**** Supplied entries ****
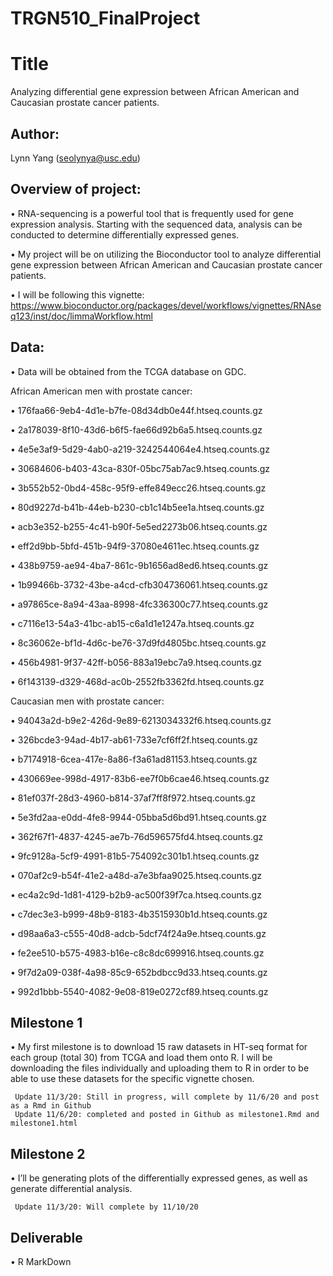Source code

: # TRGN510_FinalProject

# Title
Analyzing differential gene expression between African American and Caucasian prostate cancer patients.

## Author: 
Lynn Yang (seolynya@usc.edu)

## Overview of project:
•	RNA-sequencing is a powerful tool that is frequently used for gene expression analysis. Starting with the sequenced data, analysis can be conducted to determine differentially expressed genes. 

•	My project will be on utilizing the Bioconductor tool to analyze differential gene expression between African American and Caucasian prostate cancer patients.  

•	I will be following this vignette: https://www.bioconductor.org/packages/devel/workflows/vignettes/RNAseq123/inst/doc/limmaWorkflow.html

## Data:
•	Data will be obtained from the TCGA database on GDC.

African American men with prostate cancer:

• 176faa66-9eb4-4d1e-b7fe-08d34db0e44f.htseq.counts.gz

•	2a178039-8f10-43d6-b6f5-fae66d92b6a5.htseq.counts.gz

•	4e5e3af9-5d29-4ab0-a219-3242544064e4.htseq.counts.gz

•	30684606-b403-43ca-830f-05bc75ab7ac9.htseq.counts.gz

•	3b552b52-0bd4-458c-95f9-effe849ecc26.htseq.counts.gz

•	80d9227d-b41b-44eb-b230-cb1c14b5ee1a.htseq.counts.gz

•	acb3e352-b255-4c41-b90f-5e5ed2273b06.htseq.counts.gz

•	eff2d9bb-5bfd-451b-94f9-37080e4611ec.htseq.counts.gz

•	438b9759-ae94-4ba7-861c-9b1656ad8ed6.htseq.counts.gz

•	1b99466b-3732-43be-a4cd-cfb304736061.htseq.counts.gz

•	a97865ce-8a94-43aa-8998-4fc336300c77.htseq.counts.gz

•	c7116e13-54a3-41bc-ab15-c6a1d1e1247a.htseq.counts.gz	

• 8c36062e-bf1d-4d6c-be76-37d9fd4805bc.htseq.counts.gz

• 456b4981-9f37-42ff-b056-883a19ebc7a9.htseq.counts.gz

• 6f143139-d329-468d-ac0b-2552fb3362fd.htseq.counts.gz	

Caucasian men with prostate cancer:

•	94043a2d-b9e2-426d-9e89-6213034332f6.htseq.counts.gz

•	326bcde3-94ad-4b17-ab61-733e7cf6ff2f.htseq.counts.gz

•	b7174918-6cea-417e-8a86-f3a61ad81153.htseq.counts.gz

•	430669ee-998d-4917-83b6-ee7f0b6cae46.htseq.counts.gz

•	81ef037f-28d3-4960-b814-37af7ff8f972.htseq.counts.gz

•	5e3fd2aa-e0dd-4fe8-9944-05bba5d6bd91.htseq.counts.gz

•	362f67f1-4837-4245-ae7b-76d596575fd4.htseq.counts.gz

•	9fc9128a-5cf9-4991-81b5-754092c301b1.htseq.counts.gz

•	070af2c9-b54f-41e2-a48d-a7e3bfaa9025.htseq.counts.gz

•	ec4a2c9d-1d81-4129-b2b9-ac500f39f7ca.htseq.counts.gz

•	c7dec3e3-b999-48b9-8183-4b3515930b1d.htseq.counts.gz

•	d98aa6a3-c555-40d8-adcb-5dcf74f24a9e.htseq.counts.gz

• fe2ee510-b575-4983-b16e-c8c8dc699916.htseq.counts.gz	

• 9f7d2a09-038f-4a98-85c9-652bdbcc9d33.htseq.counts.gz	

•	992d1bbb-5540-4082-9e08-819e0272cf89.htseq.counts.gz


## Milestone 1
•	My first milestone is to download 15 raw datasets in HT-seq format for each group (total 30) from TCGA and load them onto R. I will be downloading the files individually and uploading them to R in order to be able to use these datasets for the specific vignette chosen.
   
     Update 11/3/20: Still in progress, will complete by 11/6/20 and post as a Rmd in Github
     Update 11/6/20: completed and posted in Github as milestone1.Rmd and milestone1.html

## Milestone 2
•	I’ll be generating plots of the differentially expressed genes, as well as generate differential analysis.
    
     Update 11/3/20: Will complete by 11/10/20

## Deliverable
•	R MarkDown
****
> _Work required_
Please filter the data down to the lines containing the word "Caucasian".

> _Answer to the problem_
Analyzing differential gene expression between African American and Caucasian prostate cancer patients.
•	My project will be on utilizing the Bioconductor tool to analyze differential gene expression between African American and Caucasian prostate cancer patients.  
Caucasian men with prostate cancer:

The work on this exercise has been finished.